Emma explains: “When you feel very insecure and you find yourself with someone who sees you in your best light, the overlap between how you see yourself, versus how they see you. , you may feel overwhelmed.
“Instead of accepting that you need to work through your emotional issues, you may think that they must be delusional and unable to see how confused you are.
“As a result, you lose respect for them and their positive opinions of you.”
YOU TALK ABOUT YOUR PROFESSIONAL
“We all have history, but in new relationships it is best to leave this in the past,” explains Emma.
“One red flag that you let past relationships affect you is when you compare your new partner to your ex and expose the flaws of your previous partner to them.
“This is disrespectful because your new partner has nothing to do with the past. No one wants to spend time with a new partner dissecting their previous loves. It was a welcome shortcut.”
Emma adds: “Repeating this pattern means you need to take your time to work through your feelings, so you don’t contaminate a new relationship.”
You choose your lover when you go out
YOU think you know your type, but if relationships keep failing, it’s time to think again.
“The reason women turn to the archetypal bad boy type is because of our genes,” says Emma. Research shows that we find the most attractive types of ‘enhanced’ men midway through our menstrual cycle.
“We are instinctively programmed to choose a mate like this because we believe they will produce children. But if you want someone loyal to be around when the baby is born, they’re unlikely to be the best choice.
“Avoid making romantic decisions long into the middle of your cycle, when you’re ovulating. Wait until you are in cycle. And asking yourself who you want to spend your life with is paramount. Create a pen portrait of this person’s personality traits and lifestyle and you will have better options.”
YOU ARE FITTING OR SETTING UP
Being alone can be difficult, but don’t settle for the wrong person.
“No one likes to be alone and people in general like to have long-term, monogamous relationships,” says Emma.
“However, the fear of being alone means that you could end your life on a lower salary than you deserve or make yourself right for the wrong partner, which will not put you off. happy.
“Although these relationships can be short-lived, it’s better to hold on until the right person comes along.”
YOU TWEAK FOLLOWING THEIR DRESS
Turning a partner into the person you want them to be can never work.
Emma explains: “Early in a relationship, we tend to completely accept our desired object as they are.
“As time goes on, however, the positive, unconditional interest you give your partner begins to wane. It means you push them, or even ask them to change their appearance or behavior.
“They are in a win-lose situation because you see their agreement as a sign of weakness.
“Accepting a partner who is who they are is the only solution to guaranteeing you a successful long-term relationship.”
YOU KEEP THEIR APPLICATION WORKING
Dating over the INTERNET means there are always plenty of opportunities – but if you’re dating AND still scrolling, your relationships won’t exceed a few months.

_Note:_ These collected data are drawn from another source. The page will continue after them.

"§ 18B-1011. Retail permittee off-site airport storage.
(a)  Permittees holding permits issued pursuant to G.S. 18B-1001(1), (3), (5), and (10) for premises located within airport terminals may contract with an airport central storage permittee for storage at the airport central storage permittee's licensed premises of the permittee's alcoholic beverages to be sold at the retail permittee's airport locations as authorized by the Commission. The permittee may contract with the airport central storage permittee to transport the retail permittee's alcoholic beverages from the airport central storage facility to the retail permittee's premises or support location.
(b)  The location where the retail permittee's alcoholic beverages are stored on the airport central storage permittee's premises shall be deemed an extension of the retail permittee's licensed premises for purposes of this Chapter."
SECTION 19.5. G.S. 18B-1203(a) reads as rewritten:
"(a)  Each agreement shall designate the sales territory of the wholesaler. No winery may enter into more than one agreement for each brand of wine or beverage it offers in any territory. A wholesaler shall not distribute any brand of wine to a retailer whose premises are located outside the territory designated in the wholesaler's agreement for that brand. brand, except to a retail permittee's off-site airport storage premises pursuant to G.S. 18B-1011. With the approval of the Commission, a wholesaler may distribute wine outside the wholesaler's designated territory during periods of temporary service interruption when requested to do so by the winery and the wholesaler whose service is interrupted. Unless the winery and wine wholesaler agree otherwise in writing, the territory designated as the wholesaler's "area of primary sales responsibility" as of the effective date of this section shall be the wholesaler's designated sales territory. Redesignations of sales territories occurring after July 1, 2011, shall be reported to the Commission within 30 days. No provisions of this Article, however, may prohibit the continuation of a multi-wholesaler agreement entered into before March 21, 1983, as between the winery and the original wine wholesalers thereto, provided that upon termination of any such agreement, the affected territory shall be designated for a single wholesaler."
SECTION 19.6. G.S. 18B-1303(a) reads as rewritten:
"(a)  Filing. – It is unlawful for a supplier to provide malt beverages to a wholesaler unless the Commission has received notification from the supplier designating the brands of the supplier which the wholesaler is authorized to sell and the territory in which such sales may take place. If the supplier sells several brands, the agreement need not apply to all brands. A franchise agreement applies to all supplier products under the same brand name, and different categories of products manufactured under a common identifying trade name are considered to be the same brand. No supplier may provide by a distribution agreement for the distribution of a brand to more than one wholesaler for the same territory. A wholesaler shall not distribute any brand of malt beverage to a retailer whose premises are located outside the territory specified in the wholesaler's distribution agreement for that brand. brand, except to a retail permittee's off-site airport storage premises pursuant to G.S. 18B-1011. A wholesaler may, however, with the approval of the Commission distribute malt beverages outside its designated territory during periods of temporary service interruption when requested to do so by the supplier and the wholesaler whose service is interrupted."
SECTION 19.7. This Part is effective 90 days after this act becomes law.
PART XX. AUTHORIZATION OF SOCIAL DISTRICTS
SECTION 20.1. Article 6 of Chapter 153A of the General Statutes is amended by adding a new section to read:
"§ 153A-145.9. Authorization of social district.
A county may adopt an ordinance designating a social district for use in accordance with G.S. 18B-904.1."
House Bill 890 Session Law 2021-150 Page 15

“You can feel like a sassy kid in a sweet shop with dating apps,” says Emma. However, if you date and partially commit to a new relationship and never fully close the door to other possibilities, your hopes of building a meaningful relationship are slim.
“If you spend time with your new partner but can’t help but compare their looks, height, career, and prospects with other people you see online, you’re creating a myth of a the man you desire.
“The emotional connection you make with your matches means you disconnect from the relationship you should be trying to build.”
BUGBEARS OFF YOU
Taking your partner too seriously can make the relationship dangerous.
Emma says: ‘No one likes everything about a partner but it’s about learning to let the little annoyances slip away.
“Looking for reasons why a partner isn’t perfect — especially when one can’t be expected to meet all of your needs — is a recipe for relationship disaster.
“The antidote to this is to ignore the small mistakes and focus instead on the positives.”